SINGAPORE — For the past five years, there were around 430 accidents at traffic junctions with discretionary turns every year, Transport Minister S Iswaran said on Tuesday (Sept 14).
In a written response to a parliamentary question filed by Mr Zhulkarnain Abdul Rahim, Member of Parliament for Chua Chu Kang Group Representation Constituency, Mr Iswaran said that motorcyclists were involved in around 40 per cent of these incidents.
Pedestrians made up a quarter, while cyclists and personal mobility aid devices were involved in 7 and 0.5 per cent of such accidents respectively, said Mr Iswaran.
He did not state how many incidents involve cars and other forms of transportation.
Mr Zhulkarnain had queried him about the number of such accidents at such junctions, which allow motorists to make right turns without the need to display turning signals when there is no opposing traffic or pedestrians crossing the road.
MORE RED-AMBER-GREEN SIGNALS BY 2024
Mr Iswaran added that the Land Transport Authority (LTA) has been progressively introducing red-amber-green signals for turns at locations where there might be safety concerns.
To date, there are red-amber-green signals in more than 600 junctions costing over S$200 million.
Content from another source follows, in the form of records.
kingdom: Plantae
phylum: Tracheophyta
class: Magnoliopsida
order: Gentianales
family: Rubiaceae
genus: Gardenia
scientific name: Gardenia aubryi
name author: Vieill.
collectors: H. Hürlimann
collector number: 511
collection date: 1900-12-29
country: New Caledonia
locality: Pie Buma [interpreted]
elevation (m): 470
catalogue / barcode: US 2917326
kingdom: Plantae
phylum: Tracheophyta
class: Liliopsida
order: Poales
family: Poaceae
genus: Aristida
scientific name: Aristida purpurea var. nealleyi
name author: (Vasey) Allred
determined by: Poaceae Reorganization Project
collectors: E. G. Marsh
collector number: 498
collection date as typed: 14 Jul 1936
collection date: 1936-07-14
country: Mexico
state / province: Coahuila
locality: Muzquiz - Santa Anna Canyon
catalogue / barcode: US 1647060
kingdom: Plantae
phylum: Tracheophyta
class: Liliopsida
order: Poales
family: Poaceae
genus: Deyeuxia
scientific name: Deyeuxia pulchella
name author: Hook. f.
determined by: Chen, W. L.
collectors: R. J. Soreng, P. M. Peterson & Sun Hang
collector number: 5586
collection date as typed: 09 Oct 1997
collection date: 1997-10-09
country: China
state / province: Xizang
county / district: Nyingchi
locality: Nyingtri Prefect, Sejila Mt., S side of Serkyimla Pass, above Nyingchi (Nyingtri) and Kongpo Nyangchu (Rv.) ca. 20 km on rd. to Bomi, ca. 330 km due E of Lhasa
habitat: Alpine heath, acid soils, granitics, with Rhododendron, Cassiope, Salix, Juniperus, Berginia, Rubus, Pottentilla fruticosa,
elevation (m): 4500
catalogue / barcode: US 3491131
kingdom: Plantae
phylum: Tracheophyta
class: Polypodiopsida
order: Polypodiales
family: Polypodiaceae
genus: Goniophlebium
LTA targets to introduce the signals at 1,200 junctions by 2024, he said.
This is a slight delay from the 2023 timeline previously announced by Senior Parliamentary Secretary for Transport Baey Yam Keng last year.
At junctions with these new signals, discretionary turns are not allowed even when there is no opposing traffic or pedestrians crossing the road and motorists can only make a turn when the signal turns green.
“Where it is not feasible to introduce red-amber-green signals, LTA will look into other road safety features, such as warning signs and turning pockets,” he said.
MPs had called for discretionary right turns to be scrapped in 2019, following two separate fatal accidents at the intersections of Commonwealth Avenue West and Clementi Road, as well as Upper Bukit Timah Road and Jalan Anak Bukit — in both cases, the junctions had discretionary turns.